Seus olhos não enxergam nada, mas a sua mente é iluminada. Adelino Maulele, tem 41 anos de idade, casado e pai de um filho de um ano. Reside no bairro de Maxaquene “A”, arredores da cidade de Maputo, e é comerciante há mais de vinte anos. Ficou cego aos 17 anos e nem por isso deixou de levar a vida com ânimo. Sonha em escrever um romance em Braille.
Dormiu enxergando, mas quando chegou o novo dia, ao abrir as pálpebras notou que já não conseguia ver coisa alguma.
Os problemas de vista começaram quando ainda era criança e foram se agravando na fase adulta até chegar o fatídico dia.
Adelino Maulele contou-nos que ficou internado cerca de dois meses Hospital Geral de Mavalane a receber tratamentos médicos. Mas foi tudo em vão: nunca mais voltou a ver.
No ano que foi acometido pela deficiência, frequentava a sétima classe na actual Escola Primária Completa Avenida das FPLM. Ao longo do seu percurso académico nunca teve bom aproveitamento devido aos problemas de vista.
“Conformado, fui para o Instituto dos Deficientes da Beira para aprender o sistema de leitura com o tacto para cegos, designado por Braille. Porém, tinha na altura 20 anos. Por isso, e pela falta de documentos de transferência, a escola não me recebeu”, conta.
Regressado da Beira, nunca mais colocou os pés na escola, pois, explica, “na altura era difícil encontrar deficiente visual a frequentar um ensino inclusivo, devido a falta de políticas de aprendizagem para estes deficientes”.
Sem ocupação, experimentou o negócio de venda de produtos alimentícios de primeira necessidade. Na altura tinha ajuda das duas irmãs que administravam o comércio. Quando elas foram ao lar, sentiu-se obrigado tomar a responsabilidade do negócio.
Hoje, a pequena banca improvisada com alguns sacos esfarrapados, implantada numa das entradas do Mercado Adelina, nas cercanias da Avenida Acordos de Lusaka, em Maputo, Aldino Maulele comercializa um pouco de tudo, desde óleo da cozinha, bolachas, rebuçados, pipocas, cigarros, crédito para telefones celulares, sabão, alguns materiais escolares, entre outros produtos.
“Sou chefe de família de um agregado de cinco elementos que diariamente fica a minha espera para colocar comida na mesa”, sublinha.
No comércio, Aldino Maulele conta, actualmente, com a ajuda de seus dois sobrinhos, de 7 e 11 anos de idade, que se trocam conforme o horário escolar de cada um. Acompanham-no para atravessar a estrada e permanecem todo dia com ele na banca.
Para ele o Governo moçambicano distancia-se dos deficientes. Contudo, afirma que gostaria muito de progredir na sua actividade, através do projecto dos sete milhões do Fundo de Desenvolvimento Distrital (FDD).
“Apelo ao Governo para apoiar mais o deficiente. Veja que me inscrevi no Circulo de KaMaxaquene como membro desfavorecido e recebo 250 meticais por mês, valor que não é suficiente para arcar com despesas básicas de casa”, disse.
GOSTO MUITO DE LER
Aldino Maulele contou à nossa Reportagem que desde pequeno foi apaixonado pela leitura. O seu sonho é ser escritor. Gostaria de lançar um romance para demais deficientes visuais, mas aponta como maior dificuldade a falta de material informático ou de computador com Windows apropriado para a elaboração dos seus textos em “Braille”.
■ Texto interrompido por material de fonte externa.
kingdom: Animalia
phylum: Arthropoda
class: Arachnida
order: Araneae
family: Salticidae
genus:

“Aprecio escritores como Garcia Marquez, Mia Couto, Noémia de Sousa, José Craveirinha, entre outros, cujos livros é possível encontrar em Braille. Quanto aos meus escritos, já tenho alguns textos guardados que escrevi há muito tempo. Pretendo melhorá-los e escrever outros mais”, prometeu.
Voltar aos bancos da escola é outro desejo: “mesmo que fosse em ensino à distância”, disse a terminar.